= Diary of an Unborn Child =

Anti-abortion article

Diary of an Unborn Child is the title of an anonymously-written anti-abortion article which was first read on the floor of the New York Senate in 1970. The article reappeared in 1980, and was turned into a song in 2005.

==Timeline of the article==
The original Diary of an Unborn Child was read on the floor of the New York State Senate by Republican Senate Majority Leader Earl W. Brydges on 11 April 1970. The New York Senate eventually struck down the state abortion law (31-26) in spite of Senator Brydges efforts.

The next appearance of this article was in 1980 when the article was published by the Watch Tower Bible and Tract Society in the 22 May 1980 issue of its Awake! magazine.

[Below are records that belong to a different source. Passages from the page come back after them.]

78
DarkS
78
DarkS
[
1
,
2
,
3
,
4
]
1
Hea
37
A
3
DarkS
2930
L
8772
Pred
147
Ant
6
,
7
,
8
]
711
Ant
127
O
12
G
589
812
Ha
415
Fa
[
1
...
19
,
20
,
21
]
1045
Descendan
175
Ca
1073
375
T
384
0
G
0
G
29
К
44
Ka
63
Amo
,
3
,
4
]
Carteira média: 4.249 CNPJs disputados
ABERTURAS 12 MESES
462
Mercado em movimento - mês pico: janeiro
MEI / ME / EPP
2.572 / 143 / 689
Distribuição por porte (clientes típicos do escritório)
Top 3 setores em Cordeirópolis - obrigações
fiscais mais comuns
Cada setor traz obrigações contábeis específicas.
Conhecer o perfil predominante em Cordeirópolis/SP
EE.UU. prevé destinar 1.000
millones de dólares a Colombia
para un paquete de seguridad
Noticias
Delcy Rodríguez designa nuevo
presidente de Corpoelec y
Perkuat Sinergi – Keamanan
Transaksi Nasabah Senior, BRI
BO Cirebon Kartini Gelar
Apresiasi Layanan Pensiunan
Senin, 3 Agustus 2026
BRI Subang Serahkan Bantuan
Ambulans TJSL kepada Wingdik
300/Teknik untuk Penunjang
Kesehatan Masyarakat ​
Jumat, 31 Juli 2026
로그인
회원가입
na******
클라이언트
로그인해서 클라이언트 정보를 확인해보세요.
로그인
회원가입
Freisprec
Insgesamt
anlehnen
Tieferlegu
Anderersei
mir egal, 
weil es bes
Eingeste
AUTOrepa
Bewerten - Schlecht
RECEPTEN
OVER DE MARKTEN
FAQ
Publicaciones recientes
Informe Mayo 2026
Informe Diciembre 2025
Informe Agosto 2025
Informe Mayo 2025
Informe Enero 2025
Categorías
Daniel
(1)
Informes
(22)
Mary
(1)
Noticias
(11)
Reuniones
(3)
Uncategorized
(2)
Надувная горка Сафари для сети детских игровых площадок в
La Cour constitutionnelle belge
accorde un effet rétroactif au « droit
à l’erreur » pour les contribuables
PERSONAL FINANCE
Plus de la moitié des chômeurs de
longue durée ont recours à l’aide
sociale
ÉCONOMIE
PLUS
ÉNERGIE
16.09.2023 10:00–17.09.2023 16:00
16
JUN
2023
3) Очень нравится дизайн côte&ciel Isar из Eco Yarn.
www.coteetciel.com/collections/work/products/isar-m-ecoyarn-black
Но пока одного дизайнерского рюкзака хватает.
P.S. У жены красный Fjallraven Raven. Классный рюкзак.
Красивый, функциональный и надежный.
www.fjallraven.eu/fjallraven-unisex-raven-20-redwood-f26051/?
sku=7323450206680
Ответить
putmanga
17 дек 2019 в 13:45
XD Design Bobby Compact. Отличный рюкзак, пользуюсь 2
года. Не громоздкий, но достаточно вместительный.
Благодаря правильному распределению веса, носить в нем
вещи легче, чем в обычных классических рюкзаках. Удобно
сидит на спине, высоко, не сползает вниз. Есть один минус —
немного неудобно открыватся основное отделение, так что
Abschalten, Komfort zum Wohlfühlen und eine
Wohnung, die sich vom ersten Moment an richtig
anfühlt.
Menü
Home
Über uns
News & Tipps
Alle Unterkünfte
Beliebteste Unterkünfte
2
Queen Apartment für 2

Written in the first person, it is formatted to read as the "diary" of a fetus, chronicling the process of fetal development from an in-utero perspective, beginning with conception on 2 October and ending in an induced abortion on 28 December. The piece is intended to make readers reconsider their position on the morality of abortion.

The article was adapted into the song Diary of an Unborn Child by Mark Fox released on his album Lil' Markie Volume 1. The chorus (words and music) at the end are written by Rick and Rosemary Wilhelm. The song is sung from the point of view of a male fetus in utero, from his conception to his abortion. In between, the fetus's character chronicles his development. The fetus's character expresses, among other things:
- excitement to see the real world
- a desire to be named "Andy" (with comments that the parents, not knowing the gender, are probably using the name "Barbara")
- a desire to meet his mother

Reactions to this song have been divided. Some in the anti-abortion movement use the song, or minor variations of it, as justification for their policies. However, the song, and Fox's work in general, has arguably gained most of its recognition in the pro-choice blogosphere, where people often post it as an unintentionally amusing form of black humor or camp. The Diary of an Unborn Child has also been played as a recurring audio clip in comedy podcasts, such as Distorted View Daily.

==In popular culture==
Segments of the diary are read aloud in the 2021 film Roe v. Wade.